Relative insulation from China has been a saving grace for the Philippines since 2014, helping sustain high growth rates as most other South-east Asian economies have slowed. Yet the Philippines will continue to be affected by the developing changes in China.
Global Impact
A crash of the Chinese equity market and a surge in capital flight in the summer of 2015 generated turbulence in capital markets worldwide. The Philippines felt a moderate impact: the peso fell against the dollar by 3.5% during July and August, while the Philippine Stock Exchange equity index lost 6.1%. The lurching of financial markets reflects adjustments to long-developing changes in China and its economic relationships with the world.
The most dramatic change in China has been the sharp slowdown of its construction, building materials and metallurgy industries. Prices of apartments have stopped rising in most cities, and demand for investment properties has fallen off, while globally, lower oil prices have forced oil-exporting countries to slow construction. Prices for building materials and metals have slumped around the world.

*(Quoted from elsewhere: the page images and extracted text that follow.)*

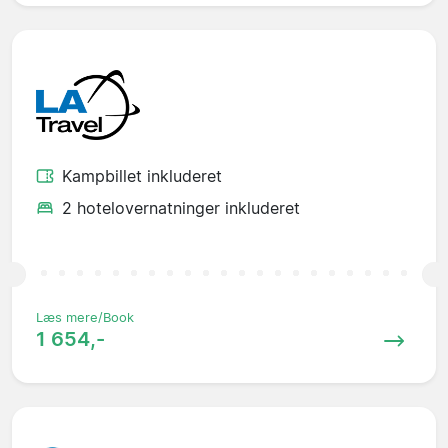
Kampbillet inkluderet
2 hotelovernatninger inkluderet
Læs mere/Book
1 654,-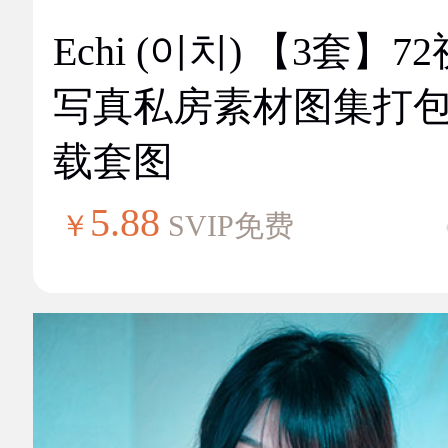
Echi (이치) 【3套】7
写真私房素材图集打
载套图
5.88
￥
SVIP免费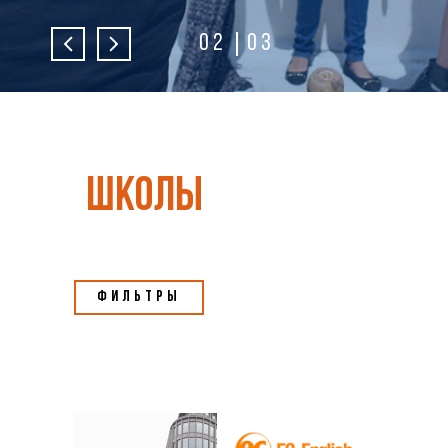
02
03
школы
Фильтры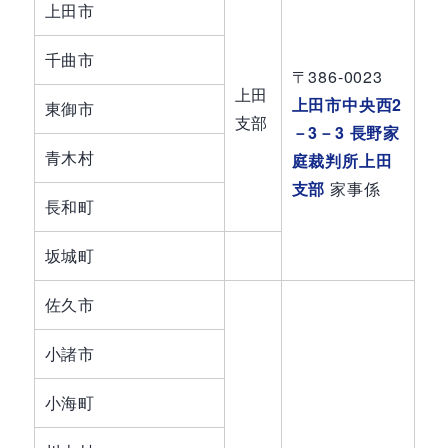
上田市
千曲市
〒386-0023
上田
上田市中央西2
東御市
支部
－3－3 長野家
青木村
庭裁判所上田
支部
家事係
長和町
坂城町
佐久市
小諸市
小海町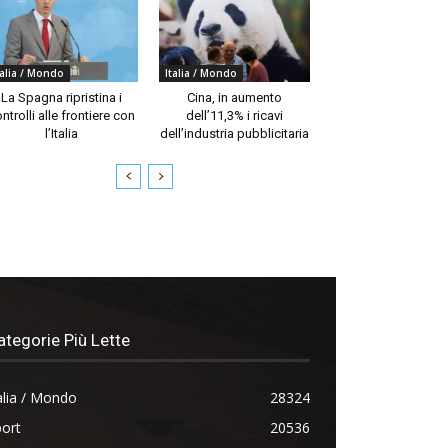
talia / Mondo
Italia / Mondo
La Spagna ripristina i
Cina, in aumento
ntrolli alle frontiere con
dell’11,3% i ricavi
l’Italia
dell’industria pubblicitaria
ategorie Più Lette
alia / Mondo
28324
ort
20536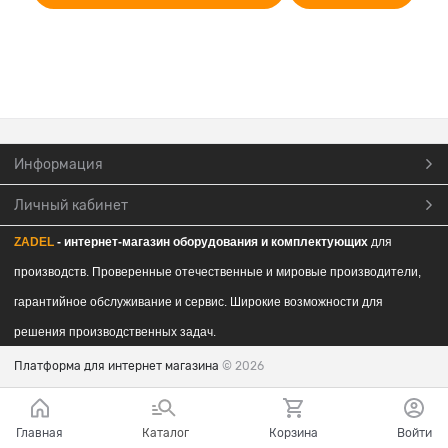
Информация
Личный кабинет
ZADEL
- интернет-магазин обор
удования и комплектующих
для
производств. Проверенные отечественные и мировые производители,
гарантийное обслуживание и сервис. Широкие возможности для
решения производственных задач.
Платформа для интернет магазина
© 2026
Главная
Каталог
Корзина
Войти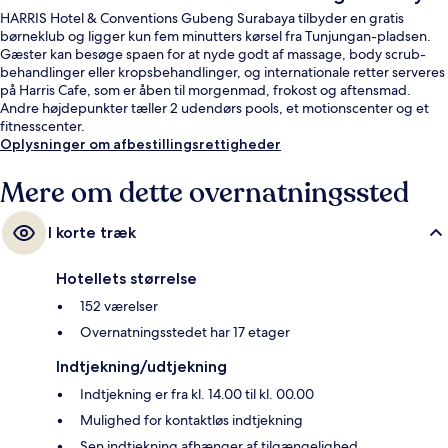
HARRIS Hotel & Conventions Gubeng Surabaya tilbyder en gratis
børneklub og ligger kun fem minutters kørsel fra Tunjungan-pladsen.
Gæster kan besøge spaen for at nyde godt af massage, body scrub-
behandlinger eller kropsbehandlinger, og internationale retter serveres
på Harris Cafe, som er åben til morgenmad, frokost og aftensmad.
Andre højdepunkter tæller 2 udendørs pools, et motionscenter og et
fitnesscenter.
Oplysninger om afbestillingsrettigheder
Mere om dette overnatningssted
I korte træk
Hotellets størrelse
152 værelser
Overnatningsstedet har 17 etager
Indtjekning/udtjekning
Indtjekning er fra kl. 14.00 til kl. 00.00
Mulighed for kontaktløs indtjekning
Sen indtjekning afhænger af tilgængelighed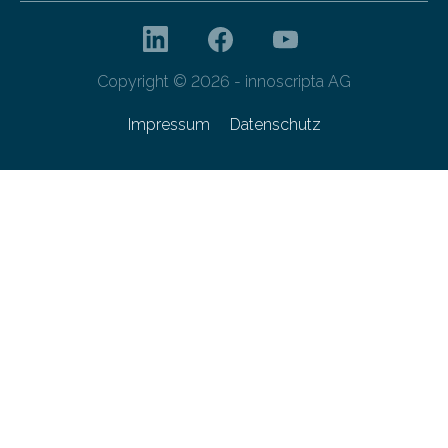
Copyright © 2026 - innoscripta AG
Impressum
Datenschutz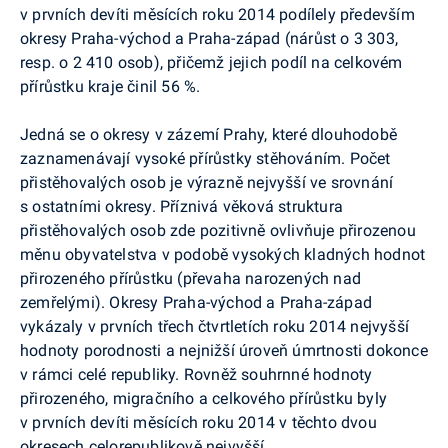
v prvních devíti měsících roku 2014 podílely především
okresy Praha-východ a Praha-západ (nárůst o 3 303,
resp. o 2 410 osob), přičemž jejich podíl na celkovém
přírůstku kraje činil 56 %.
Jedná se o okresy v zázemí Prahy, které dlouhodobě
zaznamenávají vysoké přírůstky stěhováním. Počet
přistěhovalých osob je výrazně nejvyšší ve srovnání
s ostatními okresy. Příznivá věková struktura
přistěhovalých osob zde pozitivně ovlivňuje přirozenou
měnu obyvatelstva v podobě vysokých kladných hodnot
přirozeného přírůstku (převaha narozených nad
zemřelými). Okresy Praha-východ a Praha-západ
vykázaly v prvních třech čtvrtletích roku 2014 nejvyšší
hodnoty porodnosti a nejnižší úroveň úmrtnosti dokonce
v rámci celé republiky. Rovněž souhrnné hodnoty
přirozeného, migračního a celkového přírůstku byly
v prvních devíti měsících roku 2014 v těchto dvou
okresech celorepublikově nejvyšší.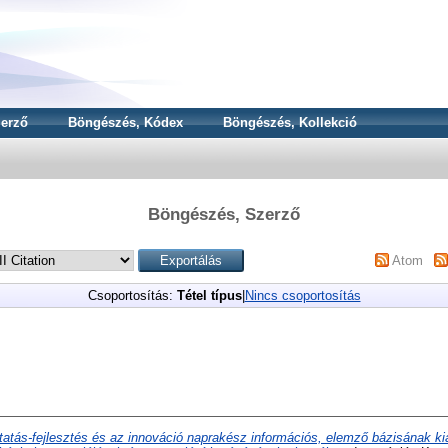
erző
Böngészés, Kódex
Böngészés, Kollekció
Böngészés, Szerző
Atom
Csoportosítás:
Tétel típus
|
Nincs csoportosítás
tatás-fejlesztés és az innováció naprakész információs, elemző bázisának kia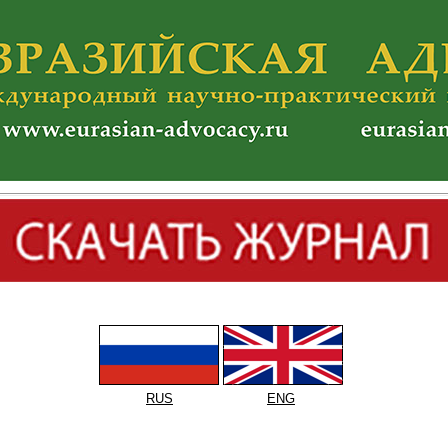
RUS
ENG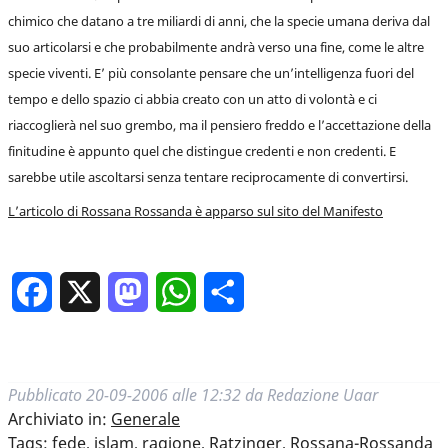
chimico che datano a tre miliardi di anni, che la specie umana deriva dal
suo articolarsi e che probabilmente andrà verso una fine, come le altre
specie viventi. E’ più consolante pensare che un’intelligenza fuori del
tempo e dello spazio ci abbia creato con un atto di volontà e ci
riaccoglierà nel suo grembo, ma il pensiero freddo e l’accettazione della
finitudine è appunto quel che distingue credenti e non credenti. E
sarebbe utile ascoltarsi senza tentare reciprocamente di convertirsi.
L’articolo di Rossana Rossanda è apparso sul sito del Manifesto
Facebook
X
Mastodon
WhatsApp
Condividi
Pubblicato
20-09-2006 alle 12:32
da
Redazione Uaar
Archiviato in:
Generale
Tags:
fede
,
islam
,
ragione
,
Ratzinger
,
Rossana-Rossanda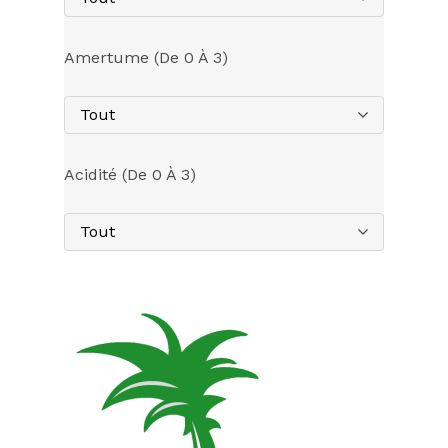
Amertume (de 0 À 3)
Tout
Acidité (de 0 À 3)
Tout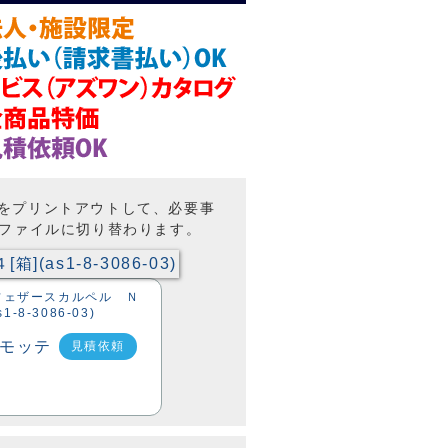
トをプリントアウトして、必要事
Fファイルに切り替わります。
3 フェザースカルペル Ｎ
1-8-3086-03)
見積依頼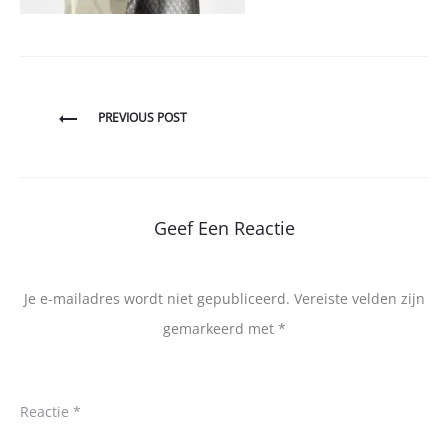
Bericht
PREVIOUS POST
navigatie
Geef Een Reactie
Je e-mailadres wordt niet gepubliceerd.
Vereiste velden zijn
gemarkeerd met
*
Reactie
*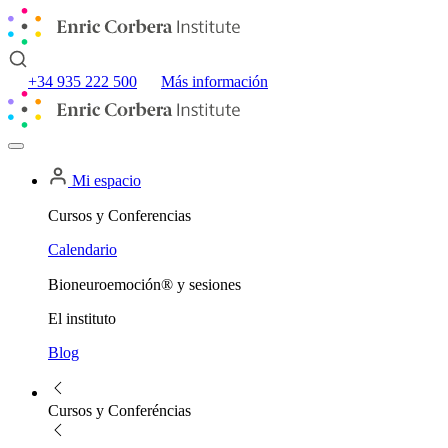
+34 935 222 500
Más información
Mi espacio
Cursos y Conferencias
Calendario
Bioneuroemoción® y sesiones
El instituto
Blog
Cursos y Conferéncias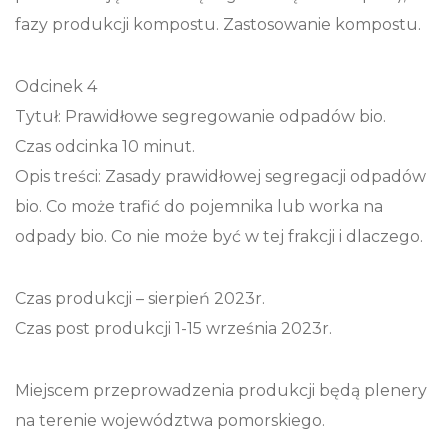
fazy produkcji kompostu. Zastosowanie kompostu.
Odcinek 4
Tytuł: Prawidłowe segregowanie odpadów bio.
Czas odcinka 10 minut.
Opis treści: Zasady prawidłowej segregacji odpadów
bio. Co może trafić do pojemnika lub worka na
odpady bio. Co nie może być w tej frakcji i dlaczego.
Czas produkcji – sierpień 2023r.
Czas post produkcji 1-15 września 2023r.
Miejscem przeprowadzenia produkcji będą plenery
na terenie województwa pomorskiego.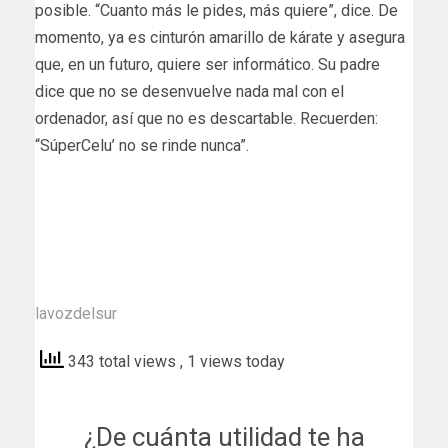
posible. “Cuanto más le pides, más quiere”, dice. De
momento, ya es cinturón amarillo de kárate y asegura
que, en un futuro, quiere ser informático. Su padre
dice que no se desenvuelve nada mal con el
ordenador, así que no es descartable. Recuerden:
“SúperCelu’ no se rinde nunca”.
lavozdelsur
343 total views
, 1 views today
¿De cuánta utilidad te ha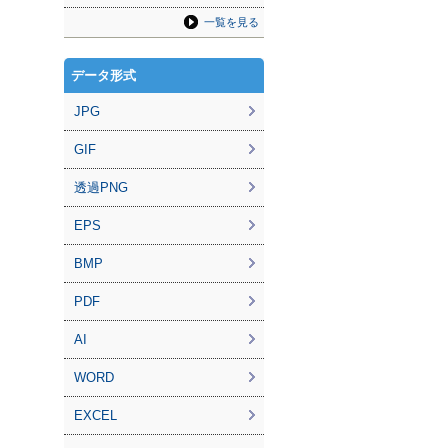
一覧を見る
データ形式
JPG
GIF
透過PNG
EPS
BMP
PDF
AI
WORD
EXCEL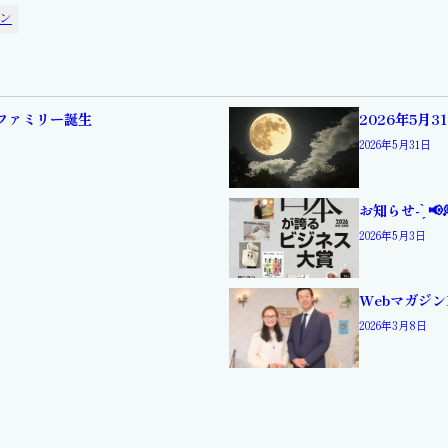
ン
ィファミリー誕生
2026年5月
2026年5月31日
お知らせ- ̗̀ 📢
2026年5月3日
Webマガジン
2026年3月8日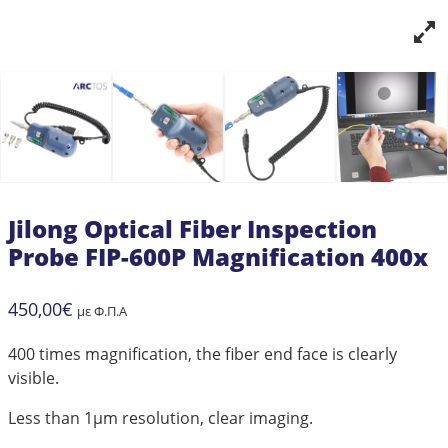
Jilong Optical Fiber Inspection
Probe FIP-600P Magnification 400x
450,00
€
με Φ.Π.Α
400 times magnification, the fiber end face is clearly
visible.
Less than 1μm resolution, clear imaging.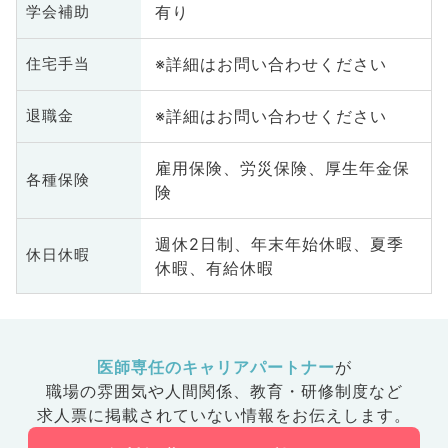
有り
学会補助
※詳細はお問い合わせください
住宅手当
※詳細はお問い合わせください
退職金
雇用保険、労災保険、厚生年金保
各種保険
険
週休2日制、年末年始休暇、夏季
休日休暇
休暇、有給休暇
医師専任のキャリアパートナー
が
職場の雰囲気や人間関係、
教育・研修制度など
求人票に掲載されていない情報をお伝えします。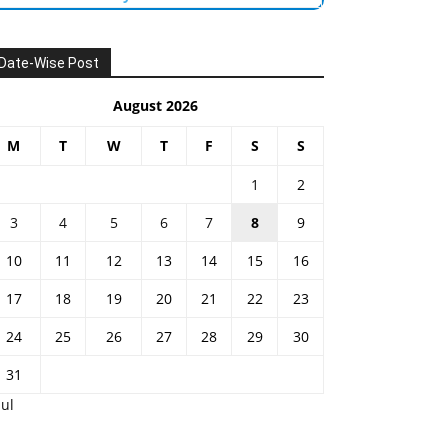
Date-Wise Post
August 2026
M
T
W
T
F
S
S
1
2
3
4
5
6
7
8
9
10
11
12
13
14
15
16
17
18
19
20
21
22
23
24
25
26
27
28
29
30
31
Jul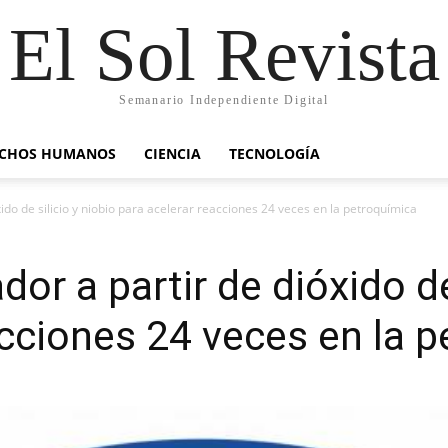
El Sol Revista
Semanario Independiente Digital
ECHOS HUMANOS
CIENCIA
TECNOLOGÍA
xido de silicio y niobio para acelerar reacciones 24 veces en la petroquímica
dor a partir de dióxido de
acciones 24 veces en la 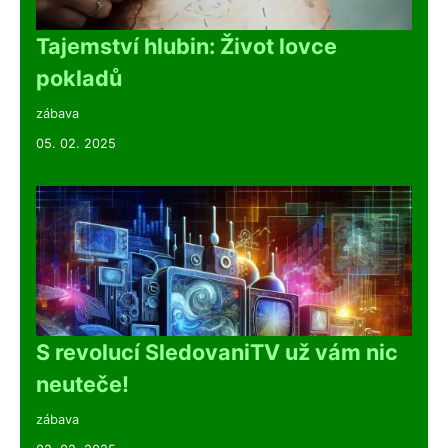
Tajemství hlubin: Život lovce
pokladů
zábava
05. 02. 2025
S revolucí SledovaniTV už vám nic
neuteče!
zábava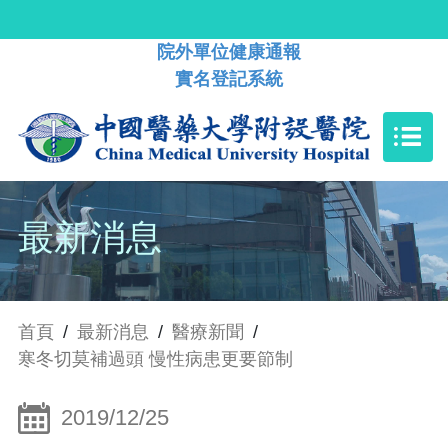
院外單位健康通報
實名登記系統
最新消息
首頁
/
最新消息
/
醫療新聞
/
寒冬切莫補過頭 慢性病患更要節制
2019/12/25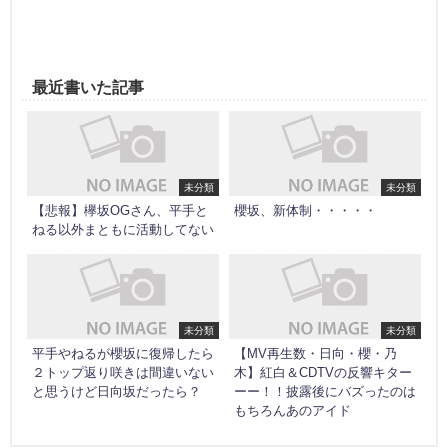
最近書いた記事
未分類
未分類
【悲報】欅坂OGさん、平手と
櫻坂、新体制・・・・・
ねる以外まともに活動してない
未分類
未分類
平手やねるが櫻坂に復帰したら
【MV再生数・日向・櫻・乃
２トップ返り咲きは間違いない
木】紅白＆CDTVの反響キター
と思うけど日向坂だったら？
ーー！！披露後にバズったのは
もちろんあのアイド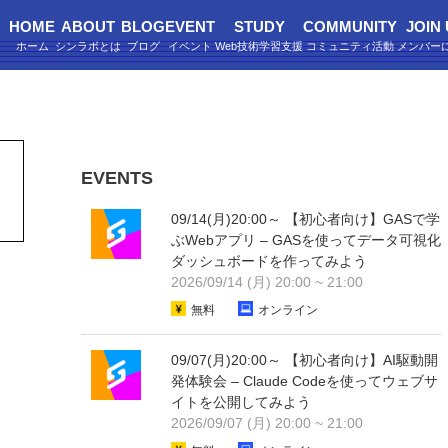
HOME
ABOUT
BLOG
EVENT
STUDY
COMMUNITY
JOIN
EVENTS
09/14(月)20:00～ 【初心者向け】GASで学
ぶWebアプリ – GASを使ってデータ可視化
ダッシュボードを作ってみよう
2026/09/14 (月) 20:00 ~ 21:00
無料
オンライン
09/07(月)20:00～ 【初心者向け】AI駆動開
発体験会 – Claude Codeを使ってウェブサ
イトを公開してみよう
2026/09/07 (月) 20:00 ~ 21:00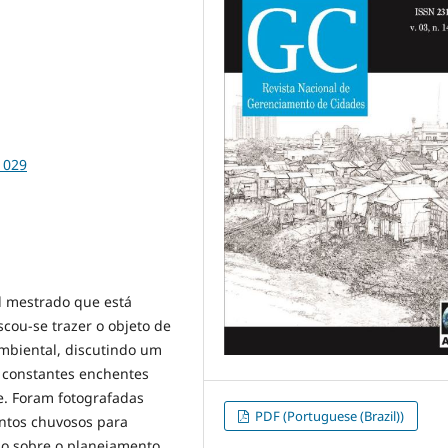
1029
el mestrado que está
cou-se trazer o objeto de
mbiental, discutindo um
 constantes enchentes
e. Foram fotografadas
PDF (Portuguese (Brazil))
entos chuvosos para
ão sobre o planejamento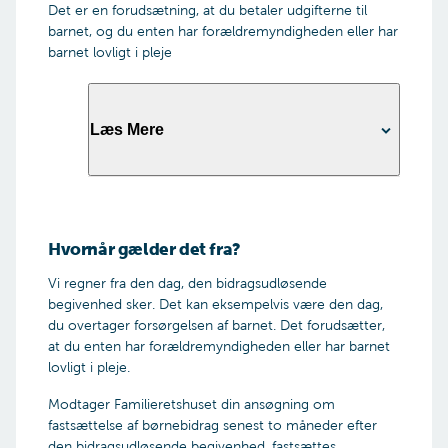
Det er en forudsætning, at du betaler udgifterne til
barnet, og du enten har forældremyndigheden eller har
barnet lovligt i pleje
Læs Mere
For at have et barn under 14 år lovligt i pleje i en
sammenhængende periode ud over tre
Hvornår gælder det fra?
måneder, er det en betingelse, at du har en
Fortsæt
plejetilladelse fra kommunen.
Vi regner fra den dag, den bidragsudløsende
begivenhed sker. Det kan eksempelvis være den dag,
Ved større børn fortolkes betingelserne for at
du overtager forsørgelsen af barnet. Det forudsætter,
have et barn lovligt i pleje dog mere lempeligt.
at du enten har forældremyndigheden eller har barnet
lovligt i pleje.
Modtager Familieretshuset din ansøgning om
fastsættelse af børnebidrag senest to måneder efter
den bidragsudløsende begivenhed, fastsættes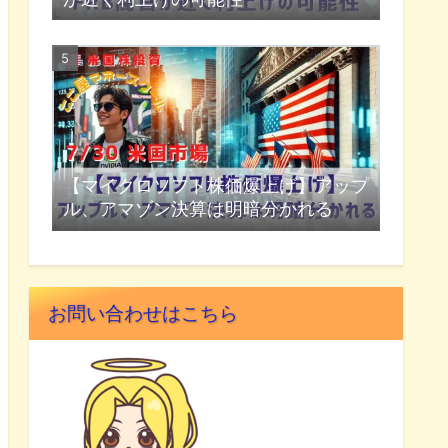
【マイクロソフト株価爆上げ】アップ
ル、アマゾン決算は明暗分かれる
お問い合わせはこちら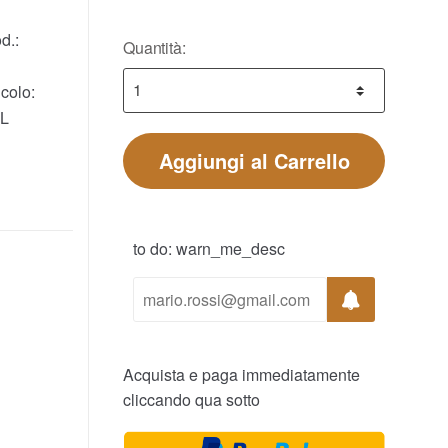
d.:
Quantità:
colo:
L
Aggiungi al Carrello
to do: warn_me_desc
Acquista e paga immediatamente
cliccando qua sotto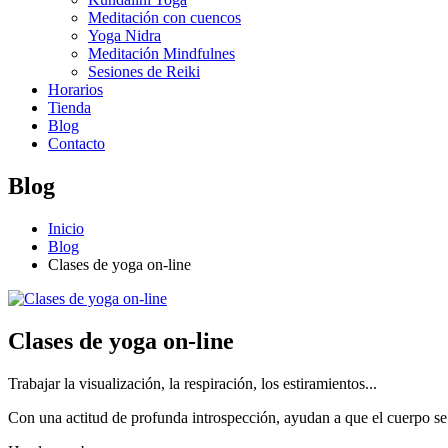
Meditación con cuencos
Yoga Nidra
Meditación Mindfulnes
Sesiones de Reiki
Horarios
Tienda
Blog
Contacto
Blog
Inicio
Blog
Clases de yoga on-line
Clases de yoga on-line
Trabajar la visualización, la respiración, los estiramientos...
Con una actitud de profunda introspección, ayudan a que el cuerpo se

These troubles come on top of a decline of China’s competitiveness as costs have risen. Its export engine had already been slowing, from 26% annual average growth of the value of goods exports in 2001-07 to 11.4% in 2008-13 and 6% in 2014. China’s goods exports declined 5.5% year-on-year (y-o-y) in dollar terms in the first eight months of 2015 and goods imports were down 14%. The direct effects of these changes on the Philippines are largely positive. It increasingly attracts manufacturing investment that could have gone to China if its costs were lower. It also benefits from lower import prices for construction materials, which it needs to build offices, apartments and shops for the workers of its rapidly growing business process outsourcing (BPO) industry.
As an energy importer whose exports go mainly to energy-importing countries, the Philippines enjoys large savings and faces very little drag from lower oil prices. Though half of all goods exported from the Philippines go to East Asia, a large portion of those feed into supply chains that end up in North America and Europe. In peso terms, exports of electrical and electronic goods were up 14.3% in 2015, accelerating from 13.3% growth in 2014, according to the Philippine Statistics Authority, as strong demand from the US and Europe outweighed weakness in Asia.
Dangers
There are also drawbacks and dangers for the Philippines from the changes in China. Machinery exports also weakened in January-July 2015, which was likely China-related, and depreciation of the Chinese renminbi – which fell by 5% against the dollar in late July and early August – is expected to put further pressure on exports. Many analysts expect the renminbi to weaken further. Some see a risk of financial crisis in China if a significant portion of private debts go sour and the rapid pace of credit issuance hits a sudden stop. Net credit issuance to non-financial sectors averaged $2.5trn a year in China in 2012-14, well ahead of the $1.8trn annual average in the US, though US GDP in 2014 was two-thirds greater than China’s.
There are concerns that much of China’s bullish credit issuance has been misdirected, funding excessive residential investment then blowing an equity bubble that popped in 2015, fuelling capital flight. China’s foreign exchange reserves fell by $94bn in August 2015, a record for a single month. Some economists have warned that a China crisis could set off a global recession. Others point out that the country’s financial system is relatively insular, and that China accounts for only around one-eighth of global international trade. Optimists see China maintaining high growth rates by accelerating its consumer sectors, pessimists see the country ending its long run of above-par growth. However, neither side is expecting China to return to the pace of import and construction sector growth seen in 2013 and earlier.